We use two strands of electric for hogs and cattle, lower to the ground for hogs. Everybody trains themselves to it. Everything seems to be smart enough not to get shocked more than a couple of times before they avoid it.
I swear though, I think our boar does know when the fence is off. Sometimes, not often, when the there's no clicking from the charger, he'll mouth the wire. I've plugged it back in while he's doing that to show him that touching the fence is unacceptable behavior. 
It's not even taken very young pigs long to respect the fence. I do hate to hear something yell when it's been shocked (including me!)

The only animals to run through the electric around here are the deer. I have one 8 acre patch next to woods so had to do repairs a couple of times when the strands first went up. They seem to know where the fence is at now so just jump in to graze with the cattle.


----------



## cooper101 (Sep 13, 2010)

There are a few posts about training pigs on the pig forum. 

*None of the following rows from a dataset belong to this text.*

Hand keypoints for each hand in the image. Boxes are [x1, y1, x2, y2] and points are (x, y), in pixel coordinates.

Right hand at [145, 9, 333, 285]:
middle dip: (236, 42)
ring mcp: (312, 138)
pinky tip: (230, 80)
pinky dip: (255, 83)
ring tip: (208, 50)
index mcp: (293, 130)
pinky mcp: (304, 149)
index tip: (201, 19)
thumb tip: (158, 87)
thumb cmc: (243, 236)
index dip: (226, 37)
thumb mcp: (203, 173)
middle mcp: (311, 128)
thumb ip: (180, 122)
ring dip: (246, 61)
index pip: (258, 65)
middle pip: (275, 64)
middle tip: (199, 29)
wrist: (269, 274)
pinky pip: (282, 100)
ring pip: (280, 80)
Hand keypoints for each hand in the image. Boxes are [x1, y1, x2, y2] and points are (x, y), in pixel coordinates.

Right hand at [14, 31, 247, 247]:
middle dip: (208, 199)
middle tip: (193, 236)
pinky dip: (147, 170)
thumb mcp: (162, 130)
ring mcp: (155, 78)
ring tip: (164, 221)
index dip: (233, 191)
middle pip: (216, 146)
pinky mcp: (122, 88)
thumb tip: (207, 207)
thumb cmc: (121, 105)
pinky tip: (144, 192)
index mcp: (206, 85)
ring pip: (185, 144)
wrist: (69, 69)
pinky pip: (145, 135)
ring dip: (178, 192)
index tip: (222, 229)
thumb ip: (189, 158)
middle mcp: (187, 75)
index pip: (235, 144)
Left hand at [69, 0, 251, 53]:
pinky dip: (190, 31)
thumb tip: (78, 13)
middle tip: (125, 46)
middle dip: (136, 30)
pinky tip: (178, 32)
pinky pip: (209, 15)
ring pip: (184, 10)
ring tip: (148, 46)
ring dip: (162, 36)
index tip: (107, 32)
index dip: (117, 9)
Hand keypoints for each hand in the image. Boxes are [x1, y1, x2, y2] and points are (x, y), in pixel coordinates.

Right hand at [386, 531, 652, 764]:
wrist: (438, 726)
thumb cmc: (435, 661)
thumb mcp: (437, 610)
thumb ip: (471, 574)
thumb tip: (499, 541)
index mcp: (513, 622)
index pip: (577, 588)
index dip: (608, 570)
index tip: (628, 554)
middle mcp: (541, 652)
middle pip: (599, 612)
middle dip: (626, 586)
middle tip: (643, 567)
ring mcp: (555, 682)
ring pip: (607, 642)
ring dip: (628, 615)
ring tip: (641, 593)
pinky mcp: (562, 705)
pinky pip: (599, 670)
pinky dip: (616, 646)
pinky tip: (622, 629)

My pig pens are about 2 acres with a 3 strand high tensile fence, 8, 16, 24 inches off the ground. I buy 4' orange plastic snow fence, cut the rolls in the half, and wrap the resulting 2' high snow fence around the outside of the wire, zip-tied to the wire. I start the pigs (40-50 pounders) in a small corner pen where two sides are the perimeter fence, and 2 sides are temporary sides inside the big pen. The small pen has hog panel all around all 4 sides for a sturdy physical barrier, electric wire on the inside. They learn pretty quick that getting close to the boundary is a bad thing. They also learn that the orange snow fence is a bad thing. After about 3-4 weeks, I take down the two temporary sides. The snow fence gives them a visible barrier, they already know it's bad, and they stay away from the fence. Never lost one doing it this way. 

The basic trick is to train them young when your physical barrier doesn't have to be rock solid, and give them a visible boundary that they associate with the electric voodoo. I've even just zip-tied hog panel to the t-posts. It only has to be strong enough to hold a 50 pound pig who will be trying to get away from it anyway.

I tried just 3 strands of wire with pigs once. They blew right through it - partly because they couldn't see it, partly because they didn't know what it was and that "good" was back in the pen. In my opinion, there has to be a physical barrier until they learn what it is that zaps them.

My guess is I can use a similar method with calves. I'm thinking of making a small woven wire pen with just a 100 foot piece of field fence plus electric with a larger pasture of high tensile. I'm hoping they'll figure out that the fenceline is bad, the woven wire will hold the ones who are slow learners. Once they get it, let them out into the pasture. They should all be trained by the time they're 130 pounds and I don't need field fence for the entire pasture.


----------